A new production of Electra leaves YVONNE LYSANDROU unmoved

Electra
Old Vic Theatre, London SE1
2 stars

FRANK McGUINNESS’S 90-minute adaptation of Electra by Sophocles is certainly a lean and vigorous interpretation of this morally ambiguous play.

Trapped in a repetitive cycle of vengeance Clytemnestra (Diana Quick), now living with Aegisthus (Tyrone Huggins), has murdered her husband King Agamemnon in revenge for the sacrifice of her daughter Iphigeneia and Electra (Kristin Scott Thomas), in turn, vows to avenge her dead father by killing her mother.

The latter is certainly one of the most taxing female protagonists in Greek tragedy and Scott Thomas comes to the role having played Chekhov to acclaim.
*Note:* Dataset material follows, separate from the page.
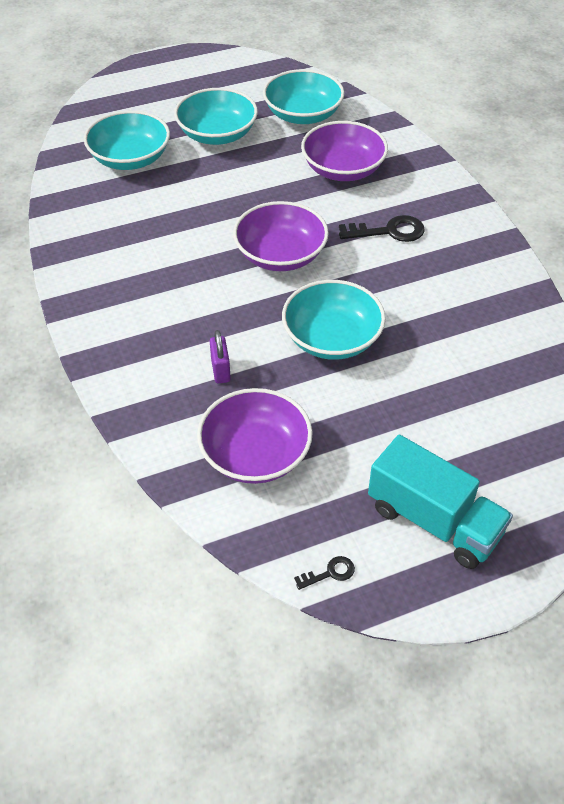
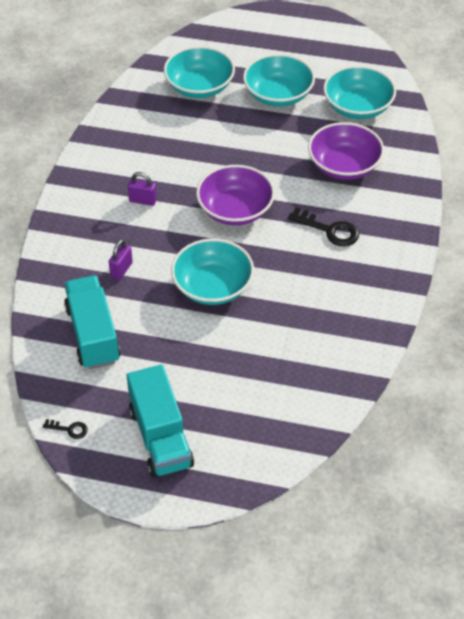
camera: 35 degrees right, 0 degrees up
(176, 290) = (143, 200): none -> purple padlock
(255, 454) = (93, 334): purple bowl -> turquoise truck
But where a Chekhovian acting ensemble can offer a certain camouflage, there is nowhere to hide in Electra. The focus throughout is on the raging and inconsolable Electra and, unfortunately, Scott Thomas’s abilities buckle under the demand.

She has a lovely ironic comic touch, much suited to Chekhov, and McGuinness’s text does offer some such moments. But it is in the enactment of relentless visceral pain where it all goes wrong.

The Greek tragic form brings it own demands and they’re mishandled by director Ian Rickson, who forces a pace from the beginning which leaves the audience nowhere to go emotionally.

And it’s hard to determine who is at fault when, in one scene, Scott Thomas elicits unintended laughter from the audience when she receives her brother’s ashes.

Believing her brother Orestes (Jack Lowden) to be dead, it’s a moment of great grief but shortly after he appears before her and her tears turn to speechless joy.

Zoe Wannamaker memorably achieved that transition in an earlier production of this adaptation but Scott Thomas cannot make all the chameleon shifts demanded by the role and fails to grip her audience.

Unlike Lowden, who fails to make the most of his brief appearance as Orestes, Diana Quick as Clytemnestra — a brief appearance too — is magisterial.

The theatre-in-the-round staging designed by Mark Thompson is impressive but this results in some awkward blocking and the chorus appear not to be choreographed at all.

Far from fulfilling their role as “concerned humanity” they come across as three women hanging around and impeding the action.

Not a great Electra then and, judging by some of the ecstatic broadsheet reviews of the production, it is hard to believe we were all in the same theatre.